Vejo que há várias formas para escrever o riso. Muito obrigado, Vanda.


----------



## WhoSoyEu

JK_07 said:


> Boa noite!
> 
> Tenho uma pequena dúvida...
> 
> Quando os espanholes rimos escrevemos "jajaja". Quando os ingleses riem escrevem "hahaha".
> 
> Mas... o que é que escrevem os portugueses e os brasileiros?
> Em português h é uma letra muda e o j português é diferente do espanhol... Então, como é o riso português?
> 
> Muito obrigado.


Antes da moda do rsrsrs era hahaha com o h aspirado.


----------



## Miracatiba

Olha, eu uso os 3. *hahahaha*. *hehehehe*. ou . *rsrsrsrsrsrs*. Todos fazem sentido!


----------



## Malbec

¡Saludos! ¿Alguien podría decirme cómo se representa en portugués el sonido de risas?  En español: ja, ja, ja. ¡Gracias!


----------



## Vanda

¡Bienvenido, Malbec! 

Veja a resposta nos posts acima do seu uma discussão antiga.


----------



## Malbec

Acabo de darme cuenta Vanda.
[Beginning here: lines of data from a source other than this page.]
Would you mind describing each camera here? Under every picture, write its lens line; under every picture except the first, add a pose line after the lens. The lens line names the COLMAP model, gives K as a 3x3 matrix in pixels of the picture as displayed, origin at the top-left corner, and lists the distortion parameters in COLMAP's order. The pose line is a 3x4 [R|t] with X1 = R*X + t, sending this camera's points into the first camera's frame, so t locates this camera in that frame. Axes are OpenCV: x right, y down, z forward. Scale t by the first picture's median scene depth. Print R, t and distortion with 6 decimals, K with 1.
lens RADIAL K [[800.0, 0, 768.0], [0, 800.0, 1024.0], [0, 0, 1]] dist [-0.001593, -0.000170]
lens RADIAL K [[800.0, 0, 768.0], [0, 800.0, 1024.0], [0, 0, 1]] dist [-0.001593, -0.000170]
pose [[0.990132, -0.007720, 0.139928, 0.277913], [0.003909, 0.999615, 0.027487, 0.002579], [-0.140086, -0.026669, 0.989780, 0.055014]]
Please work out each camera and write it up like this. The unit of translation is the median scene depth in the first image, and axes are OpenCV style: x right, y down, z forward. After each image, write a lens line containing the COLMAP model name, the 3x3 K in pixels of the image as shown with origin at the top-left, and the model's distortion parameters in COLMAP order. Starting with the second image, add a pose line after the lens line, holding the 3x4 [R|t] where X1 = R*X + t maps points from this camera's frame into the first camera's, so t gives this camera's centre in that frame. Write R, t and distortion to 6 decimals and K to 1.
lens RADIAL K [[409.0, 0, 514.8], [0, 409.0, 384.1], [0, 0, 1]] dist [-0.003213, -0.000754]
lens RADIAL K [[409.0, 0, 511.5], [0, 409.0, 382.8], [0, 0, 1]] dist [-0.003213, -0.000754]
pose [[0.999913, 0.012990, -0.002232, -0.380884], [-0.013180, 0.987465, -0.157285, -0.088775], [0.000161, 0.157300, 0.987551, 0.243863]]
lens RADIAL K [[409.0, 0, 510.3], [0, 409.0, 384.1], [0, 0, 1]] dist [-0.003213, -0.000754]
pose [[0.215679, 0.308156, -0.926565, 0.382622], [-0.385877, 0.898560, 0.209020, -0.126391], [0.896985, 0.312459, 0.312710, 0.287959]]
Muchas gracias. Me gusta más "rsrsrs". Malbec.


----------



## Istriano

hahaha
hehehe
hihihihi
rs
rsrsrs
rssssss

risos


----------



## anaczz

Gargalhadas:  ashuashauashua
                   quaquaquaquaqua


----------



## Guigo

Tem a gargalhada: kkkkkkkk


----------



## Macunaíma

Também muito popular em _chats_: huahuahuahuahua (lembra um pato gasnando em alta freqüência, mas é uma gargalhada)


----------



## Malbec

¡Muchas gracias por las respuestas!
"kkkkkkkk" y "huahuahuahua" me encantan...mucho mejor que "rsrsrs".


----------



## wmm

En mi opinión, _ashuashauashua_ y _huahuahua _son muy adolescente...


----------